The mixing of sand is a symbolic gesture that, often, takes place during unity ceremonies, non-denominational celebrations uniting two people. Each person pours in a portion of coloured sand signifying the two individuals coming together as one.
“Lee was a bit stumped,” says Guillaume. “He couldn’t immediately think of a way to preserve the sand in a vase that didn’t involve glue.”
Finally, searching for inspiration around his studio with his very creative brain firing, it hit him: glass crystals. It was actually a brilliant idea, after all, glass is made of sand!
By having couples mix glass crystals instead of sand, not only could they choose from an array of rich glass crystal colours, Lee could shape them into a sculpture, creating an absolutely unique and truly lasting keepsake.
He set about perfecting the technique, then sent the client a box of crystals in her desired colours, which she and her fiance then mixed together during their wedding ceremony.
The client was thrilled with the final result – and the new ‘glass ceremony’ caused quite a sensation among her guests.
Word of Lee’s dazzling creation quickly spread and that one order turned into two and two into 20. Before long, Lee’s “little idea” turned into a full-time business and, with orders arriving from well beyond Texas’ borders, Lee soon find himself needing to hire more practitioners of the 2000-year-old art form in order to meet demand.
That first customer’s desire for a wedding memento that went beyond a photograph or video of their big day led to the creation of something truly unique and elegant.
“I think the reason people love their Unity Sculptures so much is that it’s more than just a very beautiful reminder of a very beautiful day,’’ says Guillaume. “It’s equivalent to your precious wedding ring or wedding photos.
“You can’t look at either without remembering one of the happiest days of your life.
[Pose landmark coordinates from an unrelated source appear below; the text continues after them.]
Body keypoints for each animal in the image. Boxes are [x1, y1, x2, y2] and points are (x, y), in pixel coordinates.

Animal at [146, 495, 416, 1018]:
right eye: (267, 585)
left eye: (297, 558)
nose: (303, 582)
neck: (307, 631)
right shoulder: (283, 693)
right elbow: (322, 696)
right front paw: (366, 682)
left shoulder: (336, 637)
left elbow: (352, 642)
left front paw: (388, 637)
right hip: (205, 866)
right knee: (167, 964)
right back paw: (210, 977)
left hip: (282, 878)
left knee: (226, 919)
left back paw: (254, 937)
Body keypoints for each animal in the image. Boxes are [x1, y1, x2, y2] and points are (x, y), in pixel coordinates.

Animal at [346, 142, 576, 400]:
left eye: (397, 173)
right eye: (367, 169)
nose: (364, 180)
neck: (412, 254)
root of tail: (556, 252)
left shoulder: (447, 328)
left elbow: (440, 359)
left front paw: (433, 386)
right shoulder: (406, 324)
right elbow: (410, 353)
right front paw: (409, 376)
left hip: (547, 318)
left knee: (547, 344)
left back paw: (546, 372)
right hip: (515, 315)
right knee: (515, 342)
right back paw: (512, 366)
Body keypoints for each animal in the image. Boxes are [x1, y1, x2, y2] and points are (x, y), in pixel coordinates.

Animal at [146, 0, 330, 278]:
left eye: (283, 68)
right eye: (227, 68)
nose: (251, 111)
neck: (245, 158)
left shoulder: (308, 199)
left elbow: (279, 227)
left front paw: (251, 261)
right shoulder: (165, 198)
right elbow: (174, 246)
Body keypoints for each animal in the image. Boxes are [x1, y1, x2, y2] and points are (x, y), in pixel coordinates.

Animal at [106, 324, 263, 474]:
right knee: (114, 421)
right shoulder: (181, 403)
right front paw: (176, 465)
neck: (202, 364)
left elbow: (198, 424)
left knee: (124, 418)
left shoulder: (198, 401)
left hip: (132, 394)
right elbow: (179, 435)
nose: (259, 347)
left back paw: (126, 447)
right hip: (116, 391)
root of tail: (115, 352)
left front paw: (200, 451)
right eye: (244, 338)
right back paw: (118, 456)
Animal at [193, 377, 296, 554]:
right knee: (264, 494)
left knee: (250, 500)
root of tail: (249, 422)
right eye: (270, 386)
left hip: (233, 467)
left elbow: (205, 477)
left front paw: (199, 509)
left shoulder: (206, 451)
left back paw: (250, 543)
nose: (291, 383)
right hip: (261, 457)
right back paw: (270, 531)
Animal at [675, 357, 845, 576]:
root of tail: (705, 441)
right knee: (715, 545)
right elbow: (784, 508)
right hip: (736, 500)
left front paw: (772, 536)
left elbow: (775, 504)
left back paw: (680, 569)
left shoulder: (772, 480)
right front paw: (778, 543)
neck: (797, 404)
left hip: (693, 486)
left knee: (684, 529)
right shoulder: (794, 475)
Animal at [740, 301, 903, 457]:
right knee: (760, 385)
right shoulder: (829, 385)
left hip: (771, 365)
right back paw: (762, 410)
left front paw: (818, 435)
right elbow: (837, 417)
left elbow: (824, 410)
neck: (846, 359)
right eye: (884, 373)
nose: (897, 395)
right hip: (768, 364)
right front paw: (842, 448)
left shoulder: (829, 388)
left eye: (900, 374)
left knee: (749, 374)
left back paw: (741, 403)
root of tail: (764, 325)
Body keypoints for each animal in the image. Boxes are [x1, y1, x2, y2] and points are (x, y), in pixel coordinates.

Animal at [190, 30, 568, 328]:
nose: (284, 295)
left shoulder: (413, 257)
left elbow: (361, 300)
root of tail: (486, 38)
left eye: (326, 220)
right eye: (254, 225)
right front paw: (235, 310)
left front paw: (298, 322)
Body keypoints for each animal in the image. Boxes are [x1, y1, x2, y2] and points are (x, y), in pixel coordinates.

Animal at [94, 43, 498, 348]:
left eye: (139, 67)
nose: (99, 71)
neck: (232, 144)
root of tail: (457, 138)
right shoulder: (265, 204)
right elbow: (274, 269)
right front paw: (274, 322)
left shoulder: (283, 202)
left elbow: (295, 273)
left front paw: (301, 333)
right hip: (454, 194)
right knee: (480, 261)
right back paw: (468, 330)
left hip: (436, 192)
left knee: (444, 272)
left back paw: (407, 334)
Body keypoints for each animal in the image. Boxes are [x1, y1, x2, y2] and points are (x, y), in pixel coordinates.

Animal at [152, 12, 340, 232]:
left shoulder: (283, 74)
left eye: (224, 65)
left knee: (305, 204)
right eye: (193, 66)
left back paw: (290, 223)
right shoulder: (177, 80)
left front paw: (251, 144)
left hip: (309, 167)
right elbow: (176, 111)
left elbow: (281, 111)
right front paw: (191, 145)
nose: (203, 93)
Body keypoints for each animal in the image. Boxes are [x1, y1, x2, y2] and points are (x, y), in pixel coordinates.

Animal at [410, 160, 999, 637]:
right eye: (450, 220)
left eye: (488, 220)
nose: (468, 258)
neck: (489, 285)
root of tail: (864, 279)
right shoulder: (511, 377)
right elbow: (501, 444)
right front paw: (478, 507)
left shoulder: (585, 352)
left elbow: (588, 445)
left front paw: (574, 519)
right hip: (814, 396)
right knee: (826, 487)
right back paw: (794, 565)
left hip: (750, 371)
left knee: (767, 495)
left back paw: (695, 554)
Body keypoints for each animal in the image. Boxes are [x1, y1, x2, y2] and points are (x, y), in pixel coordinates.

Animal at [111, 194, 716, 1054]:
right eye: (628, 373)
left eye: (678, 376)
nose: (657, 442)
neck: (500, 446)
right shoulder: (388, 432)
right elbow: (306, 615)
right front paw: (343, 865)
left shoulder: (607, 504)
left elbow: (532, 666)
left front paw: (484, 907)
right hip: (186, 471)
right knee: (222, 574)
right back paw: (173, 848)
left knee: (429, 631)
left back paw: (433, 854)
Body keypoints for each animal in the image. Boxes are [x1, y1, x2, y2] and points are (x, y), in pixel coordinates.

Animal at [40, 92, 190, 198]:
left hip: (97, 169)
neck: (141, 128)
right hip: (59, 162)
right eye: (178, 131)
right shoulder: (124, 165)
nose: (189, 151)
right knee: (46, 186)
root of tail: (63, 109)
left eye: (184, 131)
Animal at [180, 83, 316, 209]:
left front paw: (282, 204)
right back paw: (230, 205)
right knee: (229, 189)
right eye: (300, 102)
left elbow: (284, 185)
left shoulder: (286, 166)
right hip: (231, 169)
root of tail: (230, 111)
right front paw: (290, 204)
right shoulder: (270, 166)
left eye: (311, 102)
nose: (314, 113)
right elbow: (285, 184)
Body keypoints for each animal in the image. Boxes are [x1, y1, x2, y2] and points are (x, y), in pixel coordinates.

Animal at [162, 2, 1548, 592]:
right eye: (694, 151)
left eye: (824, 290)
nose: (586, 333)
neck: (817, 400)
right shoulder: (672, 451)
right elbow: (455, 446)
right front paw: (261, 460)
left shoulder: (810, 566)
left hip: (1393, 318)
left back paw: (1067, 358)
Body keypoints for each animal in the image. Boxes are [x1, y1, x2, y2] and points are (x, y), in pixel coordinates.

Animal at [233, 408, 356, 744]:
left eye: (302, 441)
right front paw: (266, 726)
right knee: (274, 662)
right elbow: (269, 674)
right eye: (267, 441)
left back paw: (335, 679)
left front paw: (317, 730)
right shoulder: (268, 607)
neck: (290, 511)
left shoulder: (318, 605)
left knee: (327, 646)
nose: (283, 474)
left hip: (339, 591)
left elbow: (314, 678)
Especially given that it is hand-made for you from the very glass crystals that you mixed during a very emotional – and significant – part of your wedding ceremony.”
That’s what sets Unity in Glass apart from anything else on the market. It’s not just a pretty sculpture blown and handed to the couple in question, “it’s a totally collaborative creative process that actually captures the spirit of the couple – or family – being united,” says Lee.
Couples wanting a Unity Sculpture simply choose up to eight of 16 colours offered based either on their wedding theme, their favourite colours, or colours that may have some other special significance to them.
Most couples choose from three and five colours. For example, one parent may choose green, the other may choose yellow, and they may also add in some blue for their child, or to commemorate the colour of the sand at the beach where their vows took place.
The artists then send out 400 grams of glass crystals in each chosen colour, which the couple can mix together on their big day.
Though the process naturally suits a unity ceremony, this “glass ceremony” can easily be incorporated into any wedding ceremony.
It has proven popular for civil weddings, cross-cultural marriages and gay weddings. It has also been embraced by blended families who can include their children in crystal pouring ceremony if they wish.
“We have seen children join in and, even, grandparents,” says Guillaume, whose own loungeroom is adorned with several unity sculptures, including one he created with his wife Wendy, who is creator Lee Ware’s cousin.
“Some couples even ask each of their wedding guests to pour in a little pinch of glass crystals, so that the final product contains a little piece of every person who witnessed their wedding.”
Once the ceremony is over, the couple sends the crystals back to the glass studio (via a pre-addressed envelope), where they will be incorporated into a one-of-a-kind piece of art by Unity in Glass’ small team of highly experienced glass artists.
“The entire process, from when the mixed glass crystals arrive in the studio, takes between three to six weeks,” says Guillaume. Once finished, the sculpture is signed, carefully hand-packed, and sent back to the couple.
The couple’s mixed crystals can also be crafted into ornaments, paperweights, even jewellery. Couple often order these very unique and personal pieces as gifts for parents, children, friends, or their wedding parties. A favourite order, too, is as an anniversary gift which can be crafted from any leftover crystals.
“From the moment we first talked to Lee about branching the business out internationally, we loved the concept,” says Guillaume.
“It is elegant, it is original, and it is so personal – and couples today really are looking for ideas like that, but most of all, we love that it can be personalized to celebrate any and every kind of love story.
“It’s really great to be part of something so special.”